**Your instructions:** Pull every line holding the word "ankle" from the data below and copy it.

(Images with localized body landmarks)
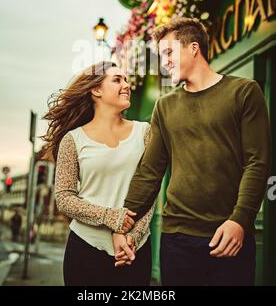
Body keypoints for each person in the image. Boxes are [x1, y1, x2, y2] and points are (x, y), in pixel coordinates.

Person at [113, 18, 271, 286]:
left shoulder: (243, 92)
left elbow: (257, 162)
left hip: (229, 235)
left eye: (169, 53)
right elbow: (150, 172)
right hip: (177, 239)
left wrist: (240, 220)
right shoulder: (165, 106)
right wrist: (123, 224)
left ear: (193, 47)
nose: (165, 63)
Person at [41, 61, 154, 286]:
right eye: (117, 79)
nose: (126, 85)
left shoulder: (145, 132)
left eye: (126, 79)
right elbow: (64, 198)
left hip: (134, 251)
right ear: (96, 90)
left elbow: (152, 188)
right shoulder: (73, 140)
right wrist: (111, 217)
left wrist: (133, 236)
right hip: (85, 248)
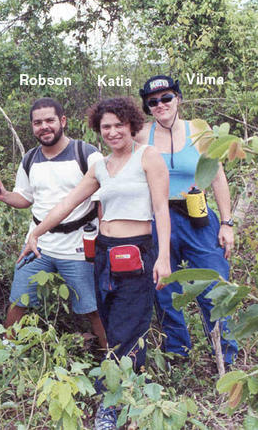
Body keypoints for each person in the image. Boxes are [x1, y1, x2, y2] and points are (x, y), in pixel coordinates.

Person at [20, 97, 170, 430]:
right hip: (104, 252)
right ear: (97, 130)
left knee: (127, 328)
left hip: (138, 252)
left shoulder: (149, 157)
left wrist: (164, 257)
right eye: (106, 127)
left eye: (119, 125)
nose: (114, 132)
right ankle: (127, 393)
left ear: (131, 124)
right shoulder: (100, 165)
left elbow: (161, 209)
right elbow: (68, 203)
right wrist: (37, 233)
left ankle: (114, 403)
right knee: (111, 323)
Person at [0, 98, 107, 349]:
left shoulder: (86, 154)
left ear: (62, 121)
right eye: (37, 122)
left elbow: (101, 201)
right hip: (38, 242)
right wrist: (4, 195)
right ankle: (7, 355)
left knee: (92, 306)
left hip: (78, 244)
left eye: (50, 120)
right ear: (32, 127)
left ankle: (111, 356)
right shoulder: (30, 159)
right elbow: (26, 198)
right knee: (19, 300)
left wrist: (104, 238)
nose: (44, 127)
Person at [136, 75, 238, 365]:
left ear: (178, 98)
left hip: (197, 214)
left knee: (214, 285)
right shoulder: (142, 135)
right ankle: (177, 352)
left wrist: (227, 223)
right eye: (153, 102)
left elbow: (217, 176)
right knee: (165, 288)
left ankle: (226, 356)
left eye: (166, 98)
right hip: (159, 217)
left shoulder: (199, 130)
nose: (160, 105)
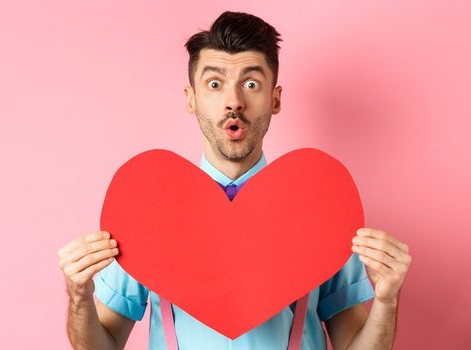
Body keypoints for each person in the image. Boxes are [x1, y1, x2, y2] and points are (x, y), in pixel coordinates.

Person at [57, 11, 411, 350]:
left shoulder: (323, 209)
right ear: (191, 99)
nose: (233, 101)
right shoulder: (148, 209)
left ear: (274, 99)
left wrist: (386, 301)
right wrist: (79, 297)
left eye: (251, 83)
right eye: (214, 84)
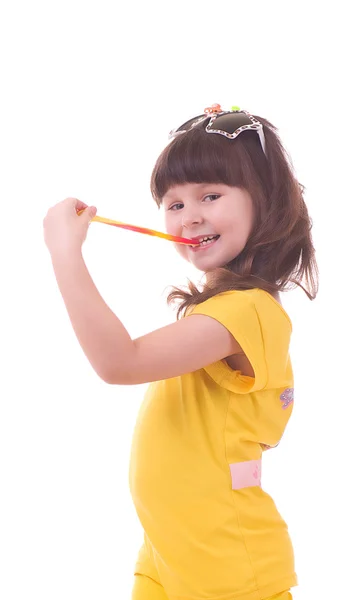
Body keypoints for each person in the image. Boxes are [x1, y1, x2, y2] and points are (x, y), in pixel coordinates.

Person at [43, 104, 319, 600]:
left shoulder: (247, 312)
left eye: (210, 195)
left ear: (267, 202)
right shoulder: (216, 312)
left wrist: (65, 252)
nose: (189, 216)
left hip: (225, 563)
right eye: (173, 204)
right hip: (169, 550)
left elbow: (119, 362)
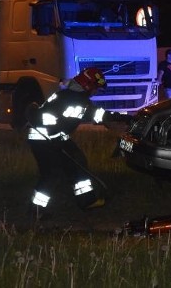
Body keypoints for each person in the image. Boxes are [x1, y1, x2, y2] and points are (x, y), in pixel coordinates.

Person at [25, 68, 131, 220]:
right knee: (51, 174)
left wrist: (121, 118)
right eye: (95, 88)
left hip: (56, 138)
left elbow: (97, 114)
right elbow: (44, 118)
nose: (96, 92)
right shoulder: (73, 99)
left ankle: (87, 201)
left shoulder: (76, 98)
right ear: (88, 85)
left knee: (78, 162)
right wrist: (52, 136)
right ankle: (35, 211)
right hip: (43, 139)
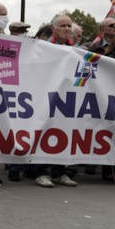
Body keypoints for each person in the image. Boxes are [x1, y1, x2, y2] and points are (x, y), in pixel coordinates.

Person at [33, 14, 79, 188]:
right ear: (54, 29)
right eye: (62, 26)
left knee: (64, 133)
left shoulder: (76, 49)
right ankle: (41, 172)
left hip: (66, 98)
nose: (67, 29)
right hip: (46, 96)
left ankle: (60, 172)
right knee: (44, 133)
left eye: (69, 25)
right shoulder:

**Written solution:**
right ankle: (127, 393)
left ankle: (114, 403)
right ankle: (7, 355)
left ankle: (111, 356)
right ankle: (177, 352)
left ankle: (226, 356)
left ankle: (87, 201)
right ankle: (35, 211)
right ankle: (41, 172)
left ankle: (60, 172)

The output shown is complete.